SteelBERT was pre-trained based on DeBERTa using a corpus of approximately 4.2 million materials abstracts and 55,000 full-text steel articles (approximately 0.96 billion words). SteelBERT masked 15% of the tokens to create a self-supervised training task, known as pretraining via Masked Language Modeling (MLM), which is a universal and effective pretraining method for various NLP tasks. In this training task, SteelBERT was taught to predict masked words representation by adjusting parameters in various network layers. 95% of the corpus was allocated for training, and 5% was designated as the validation dataset, maintaining the same ratio as the original DeBERTa. Finally, the validation loss reached 1.158 after 840 hours of training .

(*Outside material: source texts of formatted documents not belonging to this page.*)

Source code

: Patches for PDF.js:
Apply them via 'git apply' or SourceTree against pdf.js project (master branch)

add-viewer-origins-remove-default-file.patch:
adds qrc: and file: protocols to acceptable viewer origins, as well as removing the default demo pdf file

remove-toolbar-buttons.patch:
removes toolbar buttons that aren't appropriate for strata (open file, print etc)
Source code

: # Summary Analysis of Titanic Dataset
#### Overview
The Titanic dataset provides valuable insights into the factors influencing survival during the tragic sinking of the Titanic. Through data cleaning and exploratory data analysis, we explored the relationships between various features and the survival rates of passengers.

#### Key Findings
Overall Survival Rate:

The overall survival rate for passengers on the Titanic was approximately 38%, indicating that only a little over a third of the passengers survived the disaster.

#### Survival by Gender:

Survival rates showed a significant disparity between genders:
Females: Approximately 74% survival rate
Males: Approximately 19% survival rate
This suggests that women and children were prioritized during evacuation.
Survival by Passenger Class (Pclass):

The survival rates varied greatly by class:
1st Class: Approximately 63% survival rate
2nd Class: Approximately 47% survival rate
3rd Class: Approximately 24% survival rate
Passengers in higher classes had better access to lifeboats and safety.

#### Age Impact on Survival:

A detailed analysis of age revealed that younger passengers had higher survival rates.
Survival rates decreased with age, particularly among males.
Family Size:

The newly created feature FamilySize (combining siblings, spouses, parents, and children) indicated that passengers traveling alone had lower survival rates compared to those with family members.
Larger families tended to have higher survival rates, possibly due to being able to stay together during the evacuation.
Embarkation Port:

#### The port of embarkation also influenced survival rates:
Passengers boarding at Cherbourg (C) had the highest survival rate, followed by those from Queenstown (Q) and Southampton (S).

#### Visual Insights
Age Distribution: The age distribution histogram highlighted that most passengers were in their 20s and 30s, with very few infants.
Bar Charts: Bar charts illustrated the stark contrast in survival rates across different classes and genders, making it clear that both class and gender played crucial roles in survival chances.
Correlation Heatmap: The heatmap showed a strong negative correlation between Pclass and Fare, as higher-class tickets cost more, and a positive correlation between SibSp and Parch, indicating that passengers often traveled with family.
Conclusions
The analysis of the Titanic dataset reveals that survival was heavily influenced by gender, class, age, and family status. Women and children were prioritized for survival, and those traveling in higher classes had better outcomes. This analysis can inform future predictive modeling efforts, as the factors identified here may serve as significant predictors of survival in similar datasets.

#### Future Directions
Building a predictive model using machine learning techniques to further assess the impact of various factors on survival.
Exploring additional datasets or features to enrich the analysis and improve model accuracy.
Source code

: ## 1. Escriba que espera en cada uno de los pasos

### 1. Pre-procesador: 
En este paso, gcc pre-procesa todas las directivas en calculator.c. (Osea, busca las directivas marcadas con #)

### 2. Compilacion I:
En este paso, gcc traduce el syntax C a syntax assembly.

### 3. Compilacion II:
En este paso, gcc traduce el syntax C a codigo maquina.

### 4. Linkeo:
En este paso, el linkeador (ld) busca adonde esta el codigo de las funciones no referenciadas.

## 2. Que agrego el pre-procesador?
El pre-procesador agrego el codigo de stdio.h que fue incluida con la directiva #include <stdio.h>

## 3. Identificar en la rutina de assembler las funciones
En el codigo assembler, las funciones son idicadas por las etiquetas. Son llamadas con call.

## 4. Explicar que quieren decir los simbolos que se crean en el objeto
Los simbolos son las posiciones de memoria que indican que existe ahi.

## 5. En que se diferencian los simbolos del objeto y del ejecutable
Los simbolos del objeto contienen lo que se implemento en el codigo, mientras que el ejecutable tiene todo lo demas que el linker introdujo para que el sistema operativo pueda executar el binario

We chose the DeBERTa structure to pretrain SteelBERT. DeBERTa introduces a paradigm shift in language representation models, offering a disentangled attention mechanism for handling of long-range dependencies critical to comprehending complex material interactions. While the original DeBERTa model possesses an extensive sub-word vocabulary, this abundance could increase noise during the tokenization of the materials training corpus, leading to variations in word splitting. Consequently, a specialized tokenizer was trained based on our training corpus to construct a vocabulary specific to the steel domain, utilizing the DeBERTa tokenizer. Despite the training corpus comprising only about 6.7% of the original DeBERTa model, we maintained a consistent vocabulary scale of 128,100 words to ensure the precise capture of latent knowledge.

There are 188 million parameters in SteelBERT and the model is constructed using 12 stacked Transformer encoders with each hidden layer incorporating 12 attention heads. We used the original DeBERTa code to train SteelBERT on our corpus with the similar configurations and size. We set a maximum sentence length of 512 tokens and trained the model until the training loss steps decreasing. The pre-training procedure of SteelBERT used 8 NVIDIA A100 40GB GPUs for 840 hours, with a batch size of 576 sequences.